IEV. Mais le roman le souligne à maintes reprises.
- PI. Certes, mais sans jamais porter un jugement de valeur. Il est seulement dit qu’il est plus ou moins facile de mentir selon l’interlocuteur… Mais une autre faute, encore plus grave, est excusée : le meurtre. L’euthanasie de la sœur de Serafina et le suicide de M. Paradisi sont justifiés. Le tout sur fond de vengeance omniprésente.
IEV. Ce refus de deux commandements du Décalogue (« tu ne mentiras pas », « tu ne tueras pas ») ne tient-il justement pas à la critique acerbe contre l’Église et toute forme de religion ?
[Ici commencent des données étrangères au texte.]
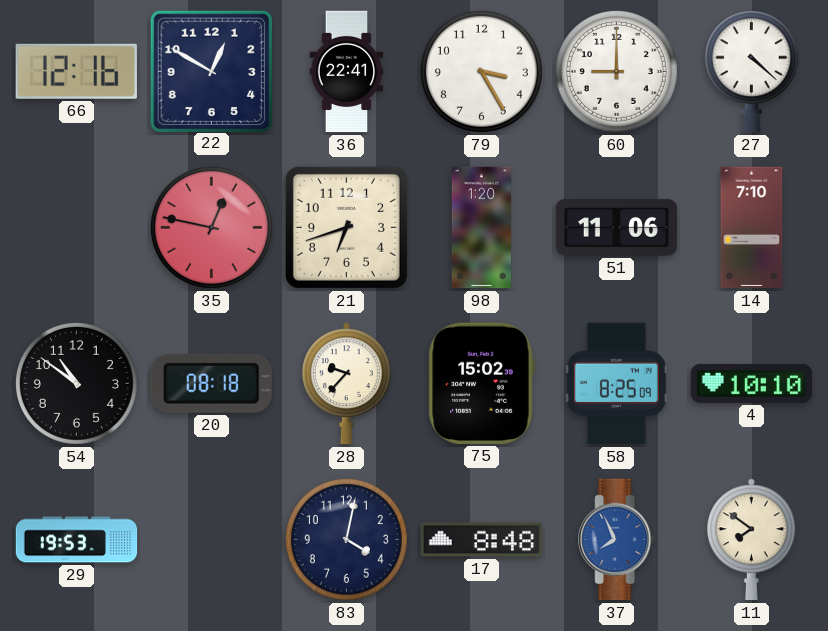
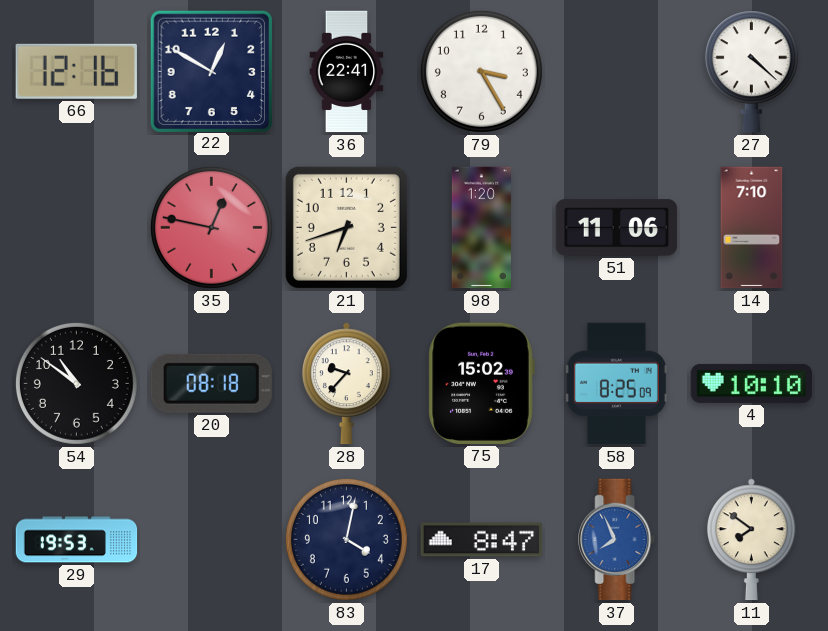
60: 9:00 -> none
17: 8:48 -> 8:47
- PI. Nous arrivons à la troisième question. C’est le point sur lequel ont porté les craintes, justifiées, de bien des chrétiens. « Philip Pullman exprime pour la religion dans sa trilogie » « une haine passionnée », écrit Nicholas Tucker dans son ouvrage Rencontre avec Philip Pullman (p. 136), et cette haine se concentre sur l’Église catholique (le Magisterium). Elle s’inscrit d’ailleurs encore dans cette ingratitude à l’égard de l’origine, ici divine.
Mais il y a plus. La croisée des mondes est sous-tendue par une vision panthéiste et gnostique : omniprésence de l’énergie ; la Poussière comme principe d’unification de la matière et de l’esprit ; la dissolution en elle comme forme suprême de bonheur (cf. encadré) ; l’acquisition de la connaissance (et non de l’amour) comme cause du salut ; etc.
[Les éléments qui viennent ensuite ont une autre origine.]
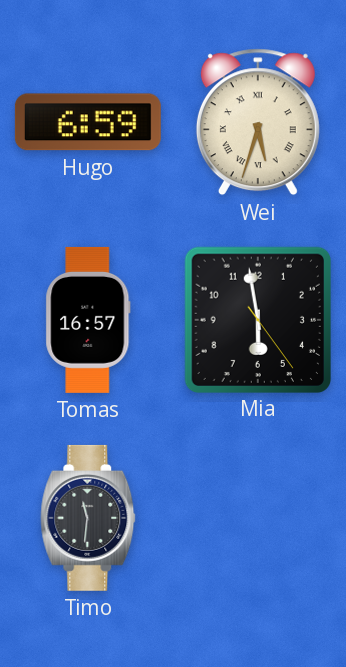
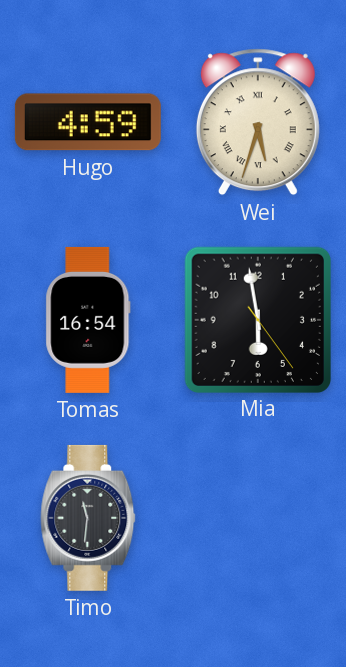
Hugo: 6:59 -> 4:59
Tomas: 16:57 -> 16:54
IEV. Mais revenons au sacrifice final des deux héros (chacun partant dans son monde pour éviter la perte de la Poussière) : n’est-il pas un suprême acte d’amour ?
- PI. En fait, il interdit à tout jamais la communion qui est le fruit même de l’amour. Quelle désespérance ! Comment, sans principe transcendant, sans Dieu, surmonter l’essentielle pluralité des mondes et des êtres ?
IEV. Alors, peut-on ou non aller voir ce film ?
- PI. Comme le Da Vinci Code – et pour des raisons qui ne sont pas si éloignées –, ces nocives anti-chroniques de Narnia sont à éviter absolument. D’autant que le site officiel dit que ce film, par ailleurs violent, est visible dès 6 ans ! L’esprit se nourrit d’abord d’images. Il n’est pas anodin de se laisser imprégner par des représentations qui forment autant d’anti-corps contre la religion en général et la foi catholique en particulier. Enfin, n’oublions pas le mot du pape Jean XXIII : « Acheter un ticket de cinéma, c’est mettre un bulletin de vote dans l’urne ».
(1) Cette notion, popularisée par l’éthologue Boris Cyrulnik, décrit le processus par lequel des enfants traumatisés, au lieu de se laisser dériver, rebondissent.
Encadré
« La mort est décrite comme un procédé joyeux de réintégration à la Poussière plutôt qu’à une quelconque idée chrétienne de Dieu. Cette croyance n’est pas loin du panthéisme […]. La notion de Poussière développée par Pullman s’apparente à une approche mystico-écologique de la terre. Selon cette hypothèse, le monde, comme la Poussière, a toujours été un organisme vivant avec ses besoins et ses sensations propres » (Nicholas Tucker, Rencontre avec Philip Pullman, Gallimard, p. 146-147).